Instruction
Please reproduce the listing below word for word, keeping every line and character unchanged.

Records for processing
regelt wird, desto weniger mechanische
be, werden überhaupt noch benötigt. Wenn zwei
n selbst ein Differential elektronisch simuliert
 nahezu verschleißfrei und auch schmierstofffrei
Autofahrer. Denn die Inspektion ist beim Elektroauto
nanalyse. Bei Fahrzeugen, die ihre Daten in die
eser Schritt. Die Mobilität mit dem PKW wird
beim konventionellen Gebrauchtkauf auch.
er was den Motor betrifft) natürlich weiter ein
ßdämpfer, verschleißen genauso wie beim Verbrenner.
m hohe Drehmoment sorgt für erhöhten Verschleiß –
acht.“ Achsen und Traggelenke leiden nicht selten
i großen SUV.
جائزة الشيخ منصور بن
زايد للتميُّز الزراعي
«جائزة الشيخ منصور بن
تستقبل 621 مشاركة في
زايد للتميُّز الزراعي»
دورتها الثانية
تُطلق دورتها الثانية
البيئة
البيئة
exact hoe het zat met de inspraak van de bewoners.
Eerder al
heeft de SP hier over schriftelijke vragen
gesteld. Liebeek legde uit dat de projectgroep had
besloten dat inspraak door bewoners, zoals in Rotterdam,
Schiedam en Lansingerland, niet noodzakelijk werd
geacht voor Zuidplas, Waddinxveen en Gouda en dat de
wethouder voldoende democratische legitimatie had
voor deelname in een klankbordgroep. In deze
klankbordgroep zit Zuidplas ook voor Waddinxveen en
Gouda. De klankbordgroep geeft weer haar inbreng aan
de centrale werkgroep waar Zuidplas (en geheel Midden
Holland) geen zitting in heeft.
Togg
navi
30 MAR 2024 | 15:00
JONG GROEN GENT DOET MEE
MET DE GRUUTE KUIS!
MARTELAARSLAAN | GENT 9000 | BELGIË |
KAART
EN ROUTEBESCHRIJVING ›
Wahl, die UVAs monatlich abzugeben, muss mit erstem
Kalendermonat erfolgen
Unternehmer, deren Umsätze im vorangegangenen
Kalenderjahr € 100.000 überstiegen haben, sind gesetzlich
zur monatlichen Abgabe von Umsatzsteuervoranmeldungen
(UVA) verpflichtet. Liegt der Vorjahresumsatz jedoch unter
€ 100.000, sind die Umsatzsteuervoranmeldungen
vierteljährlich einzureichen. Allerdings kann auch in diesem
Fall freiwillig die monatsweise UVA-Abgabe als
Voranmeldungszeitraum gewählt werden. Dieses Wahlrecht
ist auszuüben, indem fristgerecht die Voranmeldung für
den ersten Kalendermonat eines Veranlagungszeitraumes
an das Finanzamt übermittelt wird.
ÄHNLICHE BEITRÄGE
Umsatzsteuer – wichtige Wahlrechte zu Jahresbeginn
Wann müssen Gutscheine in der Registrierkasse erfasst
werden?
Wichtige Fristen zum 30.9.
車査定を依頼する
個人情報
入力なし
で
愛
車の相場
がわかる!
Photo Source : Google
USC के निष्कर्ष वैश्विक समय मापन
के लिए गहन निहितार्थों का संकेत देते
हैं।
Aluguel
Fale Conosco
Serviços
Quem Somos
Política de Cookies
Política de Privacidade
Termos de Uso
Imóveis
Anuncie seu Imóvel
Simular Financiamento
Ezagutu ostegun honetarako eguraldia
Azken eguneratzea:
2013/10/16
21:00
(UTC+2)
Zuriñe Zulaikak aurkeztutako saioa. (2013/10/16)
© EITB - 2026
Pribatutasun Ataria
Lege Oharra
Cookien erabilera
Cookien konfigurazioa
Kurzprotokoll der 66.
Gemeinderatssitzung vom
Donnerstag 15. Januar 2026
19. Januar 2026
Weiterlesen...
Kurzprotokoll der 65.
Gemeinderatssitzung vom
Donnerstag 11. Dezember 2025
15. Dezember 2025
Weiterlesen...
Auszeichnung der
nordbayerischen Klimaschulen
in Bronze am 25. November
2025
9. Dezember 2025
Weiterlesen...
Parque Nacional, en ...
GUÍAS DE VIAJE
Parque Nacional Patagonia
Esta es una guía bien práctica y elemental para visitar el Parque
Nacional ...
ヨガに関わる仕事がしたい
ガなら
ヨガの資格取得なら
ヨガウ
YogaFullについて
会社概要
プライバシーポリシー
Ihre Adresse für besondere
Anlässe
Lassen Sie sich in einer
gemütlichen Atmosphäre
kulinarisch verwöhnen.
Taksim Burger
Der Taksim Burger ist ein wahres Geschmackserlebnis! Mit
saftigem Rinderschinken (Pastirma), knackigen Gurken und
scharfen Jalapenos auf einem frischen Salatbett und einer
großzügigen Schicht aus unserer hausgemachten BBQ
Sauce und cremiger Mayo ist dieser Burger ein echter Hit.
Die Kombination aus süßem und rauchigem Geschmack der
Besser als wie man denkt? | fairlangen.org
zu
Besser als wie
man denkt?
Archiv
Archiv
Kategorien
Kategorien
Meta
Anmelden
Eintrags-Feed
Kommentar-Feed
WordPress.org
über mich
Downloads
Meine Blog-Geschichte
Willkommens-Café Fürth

Exercise result
regelt wird, desto weniger mechanische
be, werden überhaupt noch benötigt. Wenn zwei
n selbst ein Differential elektronisch simuliert
 nahezu verschleißfrei und auch schmierstofffrei
Autofahrer. Denn die Inspektion ist beim Elektroauto
nanalyse. Bei Fahrzeugen, die ihre Daten in die
eser Schritt. Die Mobilität mit dem PKW wird
beim konventionellen Gebrauchtkauf auch.
er was den Motor betrifft) natürlich weiter ein
ßdämpfer, verschleißen genauso wie beim Verbrenner.
m hohe Drehmoment sorgt für erhöhten Verschleiß –
acht.“ Achsen und Traggelenke leiden nicht selten
i großen SUV.
جائزة الشيخ منصور بن
زايد للتميُّز الزراعي
«جائزة الشيخ منصور بن
تستقبل 621 مشاركة في
زايد للتميُّز الزراعي»
دورتها الثانية
تُطلق دورتها الثانية
البيئة
البيئة
exact hoe het zat met de inspraak van de bewoners.
Eerder al
heeft de SP hier over schriftelijke vragen
gesteld. Liebeek legde uit dat de projectgroep had
besloten dat inspraak door bewoners, zoals in Rotterdam,
Schiedam en Lansingerland, niet noodzakelijk werd
geacht voor Zuidplas, Waddinxveen en Gouda en dat de
wethouder voldoende democratische legitimatie had
voor deelname in een klankbordgroep. In deze
klankbordgroep zit Zuidplas ook voor Waddinxveen en
Gouda. De klankbordgroep geeft weer haar inbreng aan
de centrale werkgroep waar Zuidplas (en geheel Midden
Holland) geen zitting in heeft.
Togg
navi
30 MAR 2024 | 15:00
JONG GROEN GENT DOET MEE
MET DE GRUUTE KUIS!
MARTELAARSLAAN | GENT 9000 | BELGIË |
KAART
EN ROUTEBESCHRIJVING ›
Wahl, die UVAs monatlich abzugeben, muss mit erstem
Kalendermonat erfolgen
Unternehmer, deren Umsätze im vorangegangenen
Kalenderjahr € 100.000 überstiegen haben, sind gesetzlich
zur monatlichen Abgabe von Umsatzsteuervoranmeldungen
(UVA) verpflichtet. Liegt der Vorjahresumsatz jedoch unter
€ 100.000, sind die Umsatzsteuervoranmeldungen
vierteljährlich einzureichen. Allerdings kann auch in diesem
Fall freiwillig die monatsweise UVA-Abgabe als
Voranmeldungszeitraum gewählt werden. Dieses Wahlrecht
ist auszuüben, indem fristgerecht die Voranmeldung für
den ersten Kalendermonat eines Veranlagungszeitraumes
an das Finanzamt übermittelt wird.
ÄHNLICHE BEITRÄGE
Umsatzsteuer – wichtige Wahlrechte zu Jahresbeginn
Wann müssen Gutscheine in der Registrierkasse erfasst
werden?
Wichtige Fristen zum 30.9.
車査定を依頼する
個人情報
入力なし
で
愛
車の相場
がわかる!
Photo Source : Google
USC के निष्कर्ष वैश्विक समय मापन
के लिए गहन निहितार्थों का संकेत देते
हैं।
Aluguel
Fale Conosco
Serviços
Quem Somos
Política de Cookies
Política de Privacidade
Termos de Uso
Imóveis
Anuncie seu Imóvel
Simular Financiamento
Ezagutu ostegun honetarako eguraldia
Azken eguneratzea:
2013/10/16
21:00
(UTC+2)
Zuriñe Zulaikak aurkeztutako saioa. (2013/10/16)
© EITB - 2026
Pribatutasun Ataria
Lege Oharra
Cookien erabilera
Cookien konfigurazioa
Kurzprotokoll der 66.
Gemeinderatssitzung vom
Donnerstag 15. Januar 2026
19. Januar 2026
Weiterlesen...
Kurzprotokoll der 65.
Gemeinderatssitzung vom
Donnerstag 11. Dezember 2025
15. Dezember 2025
Weiterlesen...
Auszeichnung der
nordbayerischen Klimaschulen
in Bronze am 25. November
2025
9. Dezember 2025
Weiterlesen...
Parque Nacional, en ...
GUÍAS DE VIAJE
Parque Nacional Patagonia
Esta es una guía bien práctica y elemental para visitar el Parque
Nacional ...
ヨガに関わる仕事がしたい
ガなら
ヨガの資格取得なら
ヨガウ
YogaFullについて
会社概要
プライバシーポリシー
Ihre Adresse für besondere
Anlässe
Lassen Sie sich in einer
gemütlichen Atmosphäre
kulinarisch verwöhnen.
Taksim Burger
Der Taksim Burger ist ein wahres Geschmackserlebnis! Mit
saftigem Rinderschinken (Pastirma), knackigen Gurken und
scharfen Jalapenos auf einem frischen Salatbett und einer
großzügigen Schicht aus unserer hausgemachten BBQ
Sauce und cremiger Mayo ist dieser Burger ein echter Hit.
Die Kombination aus süßem und rauchigem Geschmack der
Besser als wie man denkt? | fairlangen.org
zu
Besser als wie
man denkt?
Archiv
Archiv
Kategorien
Kategorien
Meta
Anmelden
Eintrags-Feed
Kommentar-Feed
WordPress.org
über mich
Downloads
Meine Blog-Geschichte
Willkommens-Café Fürth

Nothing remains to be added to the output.